[RECORD EXCERPTS — start]

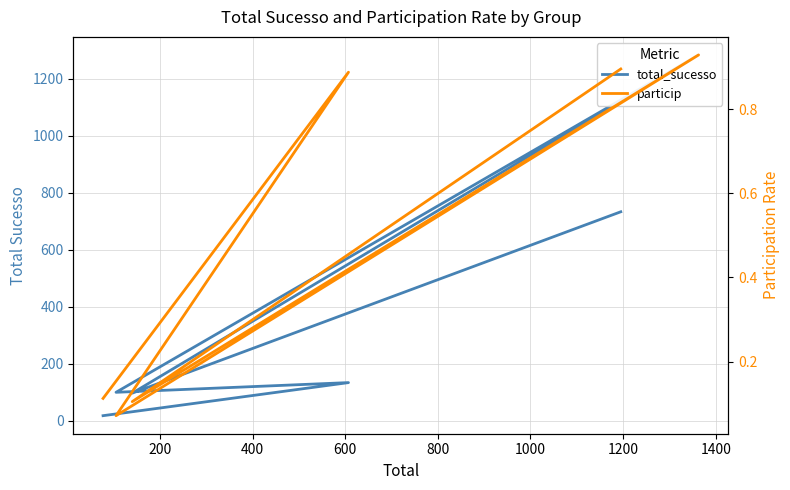

What is the sum of the particip values at 600 and 800?

1.0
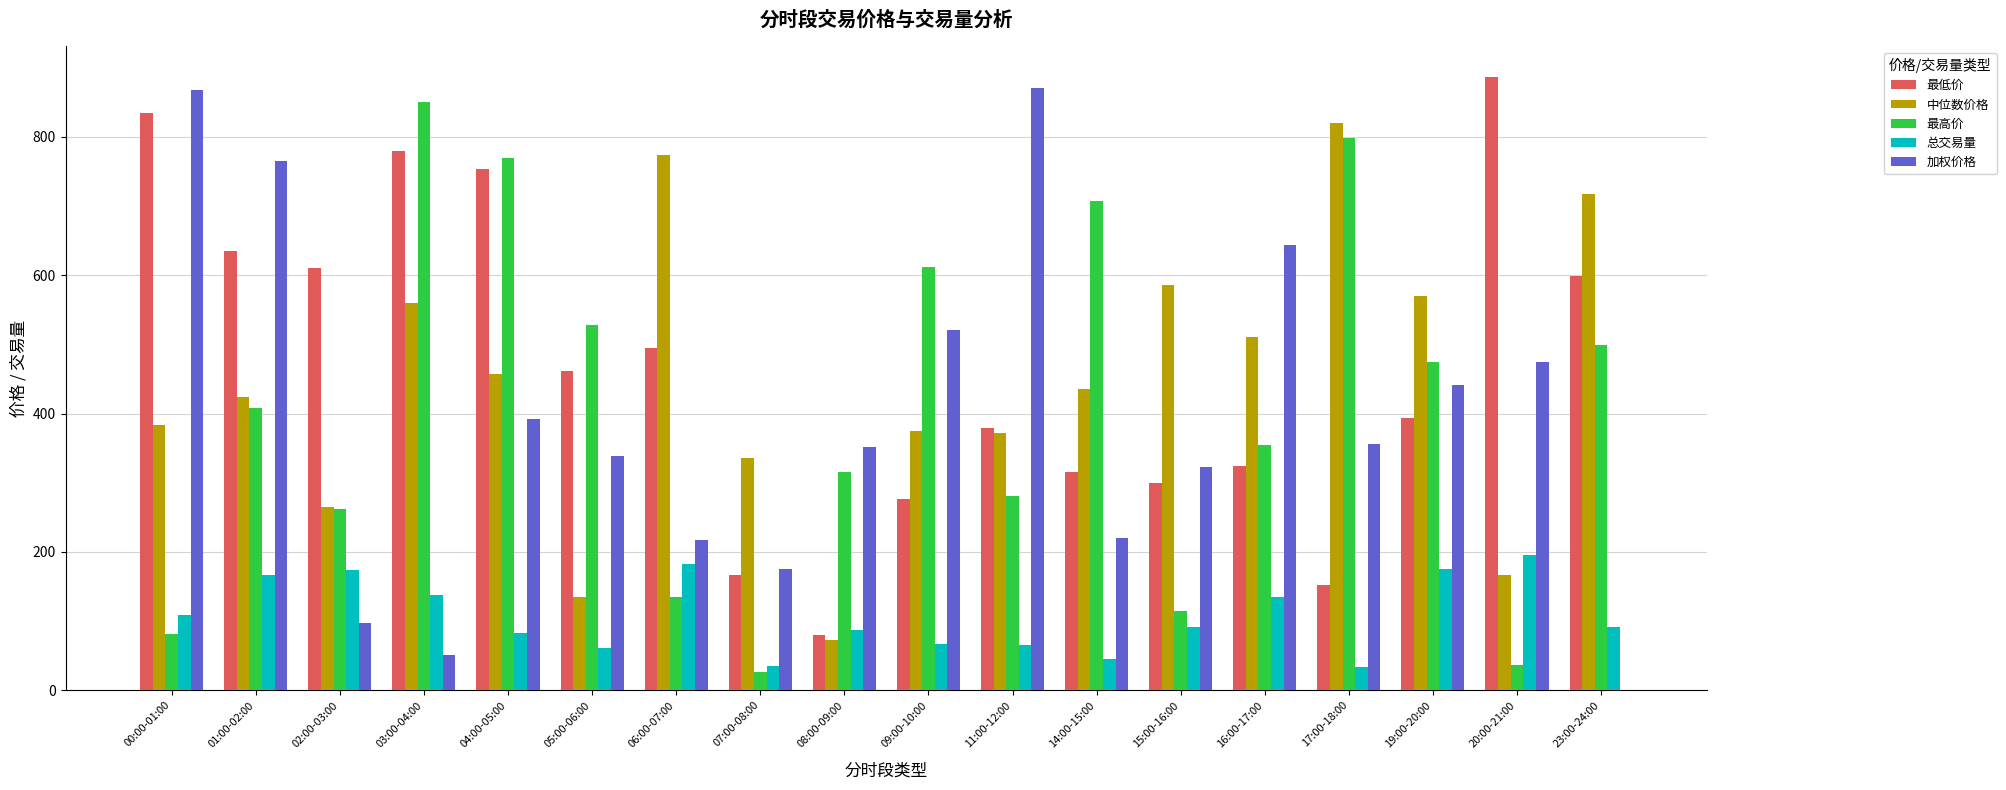

Which series changed the most between 07:00-08:00 and 23:00-24:00?

最高价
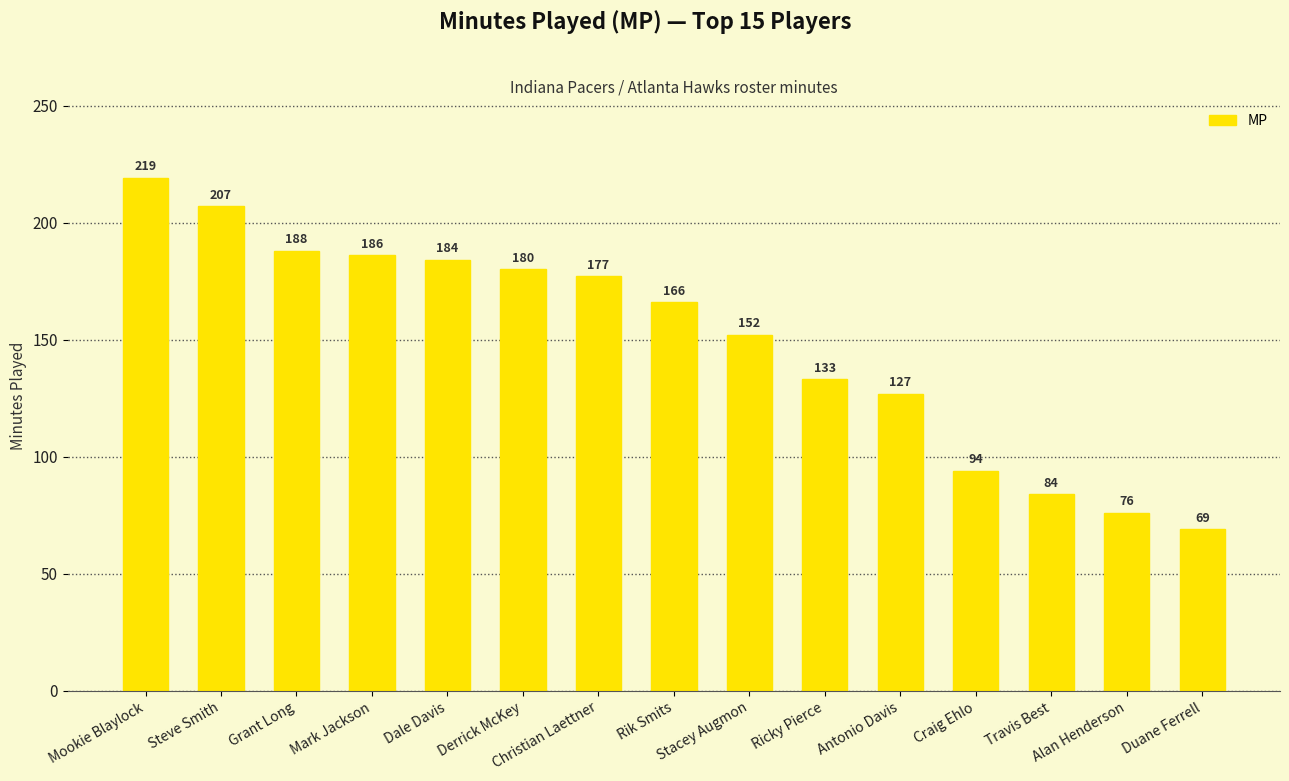

At which label is the value closest to 144?

Stacey Augmon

[RECORD EXCERPTS — finish]

• **YOUR ASSIGNMENT**
Please count the lines above that contain the string "What", treating uppercase and lowercase as different, and reply with the number alone.

• **TASK SOLUTION**
1